Audit further observed that the insurer added the deployment cost of the additional 170 kits amounting to Rs  3.69 crore to its claim ratio leading to inflation of claim ratio to 60.48 per cent from the actual 57.59 per cent which consequently paved the way for enhancement of the administrative cost to 15 per cent instead of the admissible 12 per cent. This resulted in short refund of surplus premium to the tune of Rs 7.55 crore.

The CAG said inclusion of cost of deployment of additional kits enhanced the administrative cost to 15 per cent and the insurer refunded (July 2020) 31.51 crore only in place of the admissible 39.06 crore which was not challenged by the SNA. Due to this, the SNA extended undue financial benefit of 23.86 crore (short refund of surplus premium of 7.55 crore reduced by 3.69 crore deposited by the insurer as Registration Fee) to the insurer.
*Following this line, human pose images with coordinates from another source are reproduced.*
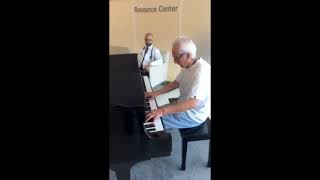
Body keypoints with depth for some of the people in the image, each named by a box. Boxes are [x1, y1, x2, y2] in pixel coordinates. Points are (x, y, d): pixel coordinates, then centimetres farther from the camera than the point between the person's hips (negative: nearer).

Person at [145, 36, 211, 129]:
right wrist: (156, 93, 5)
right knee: (153, 113, 10)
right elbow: (176, 83, 16)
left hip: (194, 115, -9)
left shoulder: (201, 71, -30)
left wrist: (163, 111, -42)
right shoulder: (187, 65, 1)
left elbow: (193, 103, -39)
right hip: (184, 106, 9)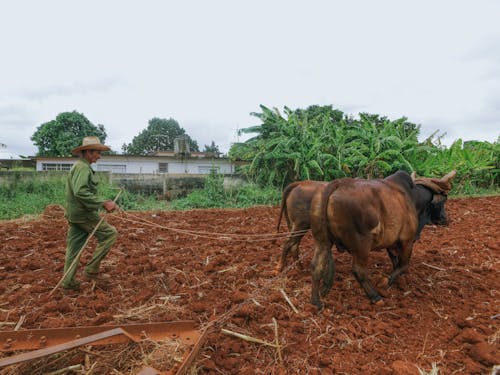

Thus, SNA’s acceptance of the refund amount of 31.51 crore from the insurer as against the admissible refund of 39.06 crore was tantamount to extending undue favour to the insurer and has resulted in loss of 3.86 crore to the State exchequer.

On this being pointed, the Department forwarded (January 2023) the reply furnished by the insurer (August 2022) which stated that inclusion of deployment cost of additional kits in the claim ratio calculation was as per agreement mutually arrived at in the meeting dated 29 March 2019. The reply is a misrepresentation of facts as it was decided in the meeting  that deployment cost of additional kits has to be met from the registration fee collected by insurer on behalf of the SNA.

Delay in refund of surplus premium by the insurer within the prescribed time resulted in non-realisation of interest amounting to Rs 7.52 crore, which tantamount to extension of undue financial benefit to the insurer.

Clause 8B(c) & (e) of the contract agreement envisages that after adjustment of a defined per cent towards administrative cost and after settling all claims, remaining amount should be refunded by the insurer to the SNA within 60 days of the date of expiry of the policy cover period, failing which, the insurer shall be liable to pay interest @one per cent of the refund amount due and payable to SNA for every seven days of the delay beyond 60 days.

Scrutiny of records revealed that the insurer had refunded 31.51 crore (06 July 2020) and  12.44 crore (17 September 2021) being surplus premium for the policy years of February 2019 to January 2020 and February 2020 to January 2021 respectively. This. indicates that the refunds were made after a delay of 14 and 25 weeks of the due dates.

Due to delay in refund of the surplus premium a total amount of 7.52 crore was payable by the insurer being interest for the delay @ one per cent of the refunded amount which was not levied by the SNA. Non-realisation of interest amount to the tune of Rs 7.52 crore was tantamount to extension of undue financial benefit to the insurer.

Thus, the SNA did not enforce the provisions of the contract agreement entered for efficient implementation of MHIS-IV and PMJAY and extended undue financial benefit of 11.38 crore ( 3.86 crore plus 7.52 crore) to the insurer.

The matter was reported to the Government (February 2023); their reply is awaited (March 2023).